The Mayo Clinic reports on its website that varenicline, marketed as Chantix, has been the basis of several studies. In all of them, it performed better than a placebo. One study found that varenicline was more effective than bupropion (Zyban) for the first 12 weeks, while another determined that it was better than bupropion for up to a year. Still another researcher reported that varenicline was better than the nicotine patch at helping smokers to quit. But only 23 percent of participants in the largest study were still not smoking after one year. No studies have been done comparing varenicline with other nicotine-replacement medications, such as lozenges, nasal sprays and gums. On July 1, 2009, the FDA issued new warnings regarding both varenicline and bupropion, saying that these medications have been linked with behavioral changes "such as hostility, agitation, depressed mood, and suicidal thoughts or actions."

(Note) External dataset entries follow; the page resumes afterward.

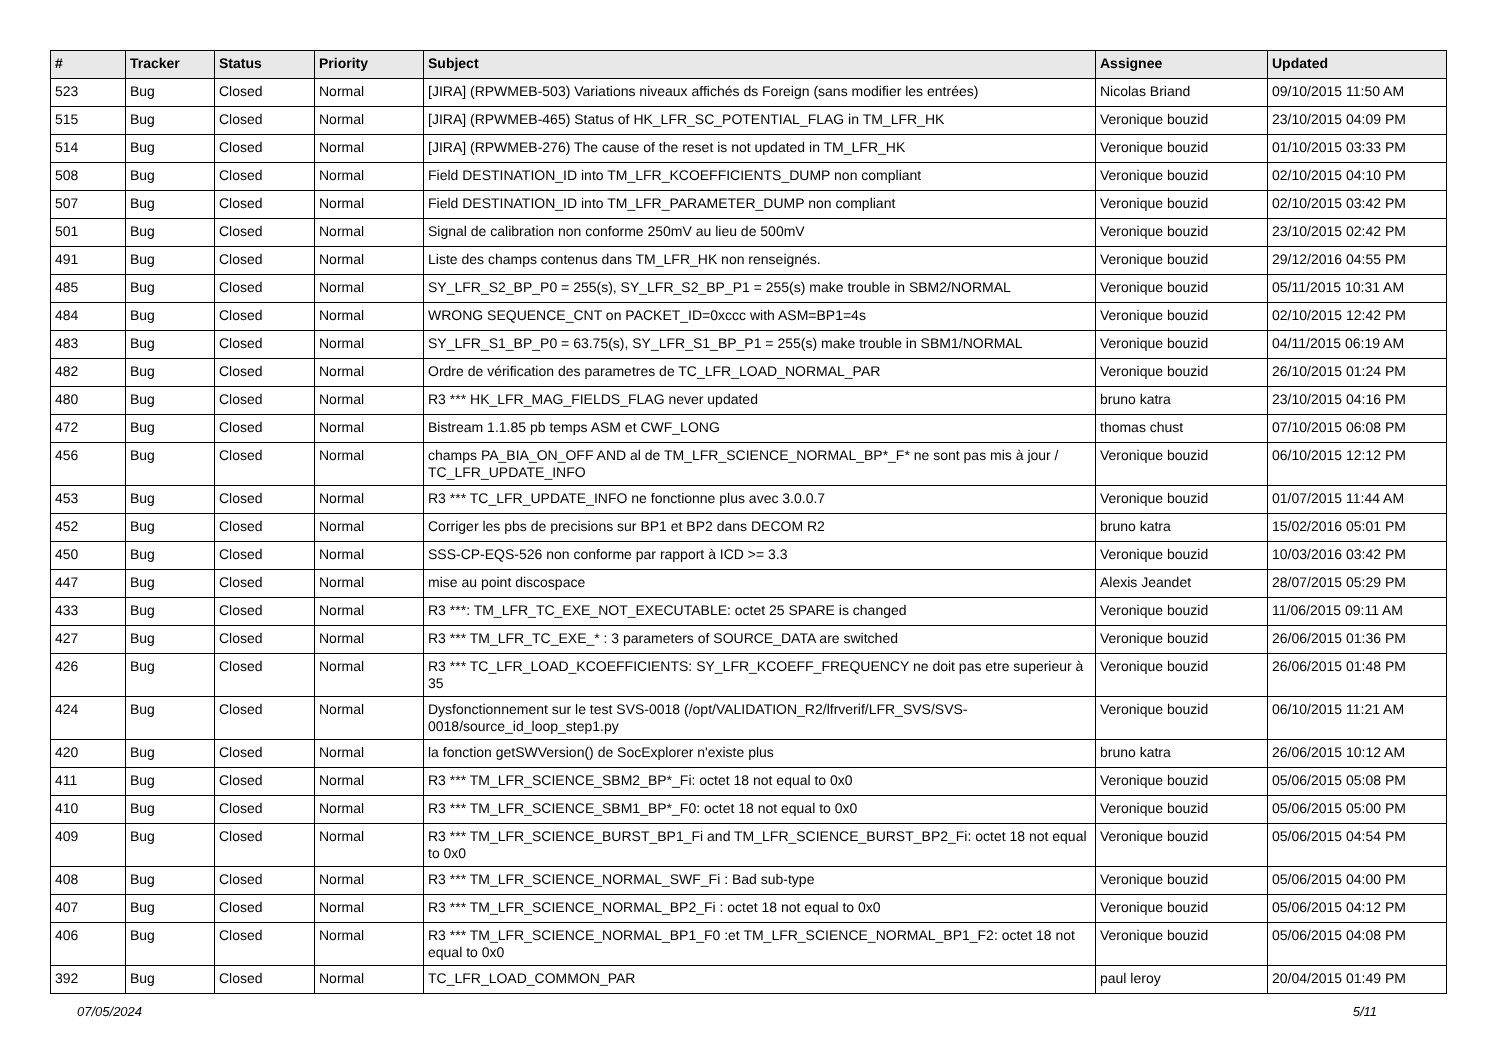| # | Tracker | Status | Priority | Subject | Assignee | Updated |
| --- | --- | --- | --- | --- | --- | --- |
| 523 | Bug | Closed | Normal | [JIRA] (RPWMEB-503) Variations niveaux affichés ds Foreign (sans modifier les entrées) | Nicolas Briand | 09/10/2015 11:50 AM |
| 515 | Bug | Closed | Normal | [JIRA] (RPWMEB-465) Status of HK_LFR_SC_POTENTIAL_FLAG in TM_LFR_HK | Veronique bouzid | 23/10/2015 04:09 PM |
| 514 | Bug | Closed | Normal | [JIRA] (RPWMEB-276) The cause of the reset is not updated in TM_LFR_HK | Veronique bouzid | 01/10/2015 03:33 PM |
| 508 | Bug | Closed | Normal | Field DESTINATION_ID into TM_LFR_KCOEFFICIENTS_DUMP non compliant | Veronique bouzid | 02/10/2015 04:10 PM |
| 507 | Bug | Closed | Normal | Field DESTINATION_ID into TM_LFR_PARAMETER_DUMP non compliant | Veronique bouzid | 02/10/2015 03:42 PM |
| 501 | Bug | Closed | Normal | Signal de calibration non conforme 250mV au lieu de 500mV | Veronique bouzid | 23/10/2015 02:42 PM |
| 491 | Bug | Closed | Normal | Liste des champs contenus dans TM_LFR_HK non renseignés. | Veronique bouzid | 29/12/2016 04:55 PM |
| 485 | Bug | Closed | Normal | SY_LFR_S2_BP_P0 = 255(s), SY_LFR_S2_BP_P1 = 255(s) make trouble in SBM2/NORMAL | Veronique bouzid | 05/11/2015 10:31 AM |
| 484 | Bug | Closed | Normal | WRONG SEQUENCE_CNT on PACKET_ID=0xccc with ASM=BP1=4s | Veronique bouzid | 02/10/2015 12:42 PM |
| 483 | Bug | Closed | Normal | SY_LFR_S1_BP_P0 = 63.75(s), SY_LFR_S1_BP_P1 = 255(s) make trouble in SBM1/NORMAL | Veronique bouzid | 04/11/2015 06:19 AM |
| 482 | Bug | Closed | Normal | Ordre de vérification des parametres de TC_LFR_LOAD_NORMAL_PAR | Veronique bouzid | 26/10/2015 01:24 PM |
| 480 | Bug | Closed | Normal | R3 *** HK_LFR_MAG_FIELDS_FLAG never updated | bruno katra | 23/10/2015 04:16 PM |
| 472 | Bug | Closed | Normal | Bistream 1.1.85 pb temps ASM et CWF_LONG | thomas chust | 07/10/2015 06:08 PM |
| 456 | Bug | Closed | Normal | champs PA_BIA_ON_OFF AND al de TM_LFR_SCIENCE_NORMAL_BP*_F* ne sont pas mis à jour / TC_LFR_UPDATE_INFO | Veronique bouzid | 06/10/2015 12:12 PM |
| 453 | Bug | Closed | Normal | R3 *** TC_LFR_UPDATE_INFO ne fonctionne plus avec 3.0.0.7 | Veronique bouzid | 01/07/2015 11:44 AM |
| 452 | Bug | Closed | Normal | Corriger les pbs de precisions sur BP1 et BP2 dans DECOM R2 | bruno katra | 15/02/2016 05:01 PM |
| 450 | Bug | Closed | Normal | SSS-CP-EQS-526 non conforme par rapport à ICD >= 3.3 | Veronique bouzid | 10/03/2016 03:42 PM |
| 447 | Bug | Closed | Normal | mise au point discospace | Alexis Jeandet | 28/07/2015 05:29 PM |
| 433 | Bug | Closed | Normal | R3 ***: TM_LFR_TC_EXE_NOT_EXECUTABLE: octet 25 SPARE is changed | Veronique bouzid | 11/06/2015 09:11 AM |
| 427 | Bug | Closed | Normal | R3 *** TM_LFR_TC_EXE_* : 3 parameters of SOURCE_DATA are switched | Veronique bouzid | 26/06/2015 01:36 PM |
| 426 | Bug | Closed | Normal | R3 *** TC_LFR_LOAD_KCOEFFICIENTS: SY_LFR_KCOEFF_FREQUENCY ne doit pas etre superieur à 35 | Veronique bouzid | 26/06/2015 01:48 PM |
| 424 | Bug | Closed | Normal | Dysfonctionnement sur le test SVS-0018 (/opt/VALIDATION_R2/lfrverif/LFR_SVS/SVS-0018/source_id_loop_step1.py | Veronique bouzid | 06/10/2015 11:21 AM |
| 420 | Bug | Closed | Normal | la fonction getSWVersion() de SocExplorer n'existe plus | bruno katra | 26/06/2015 10:12 AM |
| 411 | Bug | Closed | Normal | R3 *** TM_LFR_SCIENCE_SBM2_BP*_Fi: octet 18 not equal to 0x0 | Veronique bouzid | 05/06/2015 05:08 PM |
| 410 | Bug | Closed | Normal | R3 *** TM_LFR_SCIENCE_SBM1_BP*_F0: octet 18 not equal to 0x0 | Veronique bouzid | 05/06/2015 05:00 PM |
| 409 | Bug | Closed | Normal | R3 *** TM_LFR_SCIENCE_BURST_BP1_Fi and TM_LFR_SCIENCE_BURST_BP2_Fi: octet 18 not equal to 0x0 | Veronique bouzid | 05/06/2015 04:54 PM |
| 408 | Bug | Closed | Normal | R3 *** TM_LFR_SCIENCE_NORMAL_SWF_Fi : Bad sub-type | Veronique bouzid | 05/06/2015 04:00 PM |
| 407 | Bug | Closed | Normal | R3 *** TM_LFR_SCIENCE_NORMAL_BP2_Fi : octet 18 not equal to 0x0 | Veronique bouzid | 05/06/2015 04:12 PM |
| 406 | Bug | Closed | Normal | R3 *** TM_LFR_SCIENCE_NORMAL_BP1_F0 :et TM_LFR_SCIENCE_NORMAL_BP1_F2: octet 18 not equal to 0x0 | Veronique bouzid | 05/06/2015 04:08 PM |
| 392 | Bug | Closed | Normal | TC_LFR_LOAD_COMMON_PAR | paul leroy | 20/04/2015 01:49 PM |
07/05/2024 5/11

According to the American Lung Association, Nicotine Replacement Therapy (NRT) is effective at helping smokers to quit. Nicotine patches deliver a steady dose of the drug into the bloodstream, rather than the quick "hit" of smoking a cigarette. Nicotine gums and lozenges, while providing a somewhat quicker release of nicotine, still take up to 30 minutes to enter the bloodstream. Nicotine nasal sprays provide a faster "hit" because the nicotine enters the bloodstream by way of the membranes in the nose. Nicotine inhalers must be used for 20 minutes continuously, and the nicotine enters the bloodstream through the mouth, rather than the lung, taking much longer than a cigarette.

Pros and Cons

All stop-smoking medications have side effects. Chantix and Zyban, as noted, have rather serious psychological side effects, as well as possibly making driving unsafe. The nicotine patch can't be removed at will or used just to replace a cigarette; it has to be worn all day. It can cause irritated skin, nausea, dizziness, insomnia and rapid heartbeat. Nicotine gum can reduce cravings, but can't be chewed like chewing gum; it must be "parked" in the mouth to release the nicotine slowly, or it will cause upset stomach and nicotine cravings. Nicotine lozenges also release the drug slowly, and can't be bitten or chewed, which might cause heartburn or indigestion. They can irritate the throat and make teeth and gums sore. Nicotine inhalers, as noted, must be puffed at least 80 times over 20 minutes, are very slow-acting, and can cause nose and throat irritation. Nicotine nasal sprays are quick-acting, and their main side effects are irritation of the nose and throat.


Chantix and Zyban produce serious psychological side effects, as well as possibly preventing safe driving. Nicotine patches, while effective, can cause a number of side effects and must be worn continuously. Nicotine gums and lozenges are slow-acting and can cause stomach aches and indigestion if used improperly. Nicotine inhalers are very slow-acting and can cause nose and throat irritation.

Nicotine nasal sprays are the fastest-acting medications with the fewest side effects. Combined with counseling, using these sprays seems to be the most promising route to successfully stopping smoking.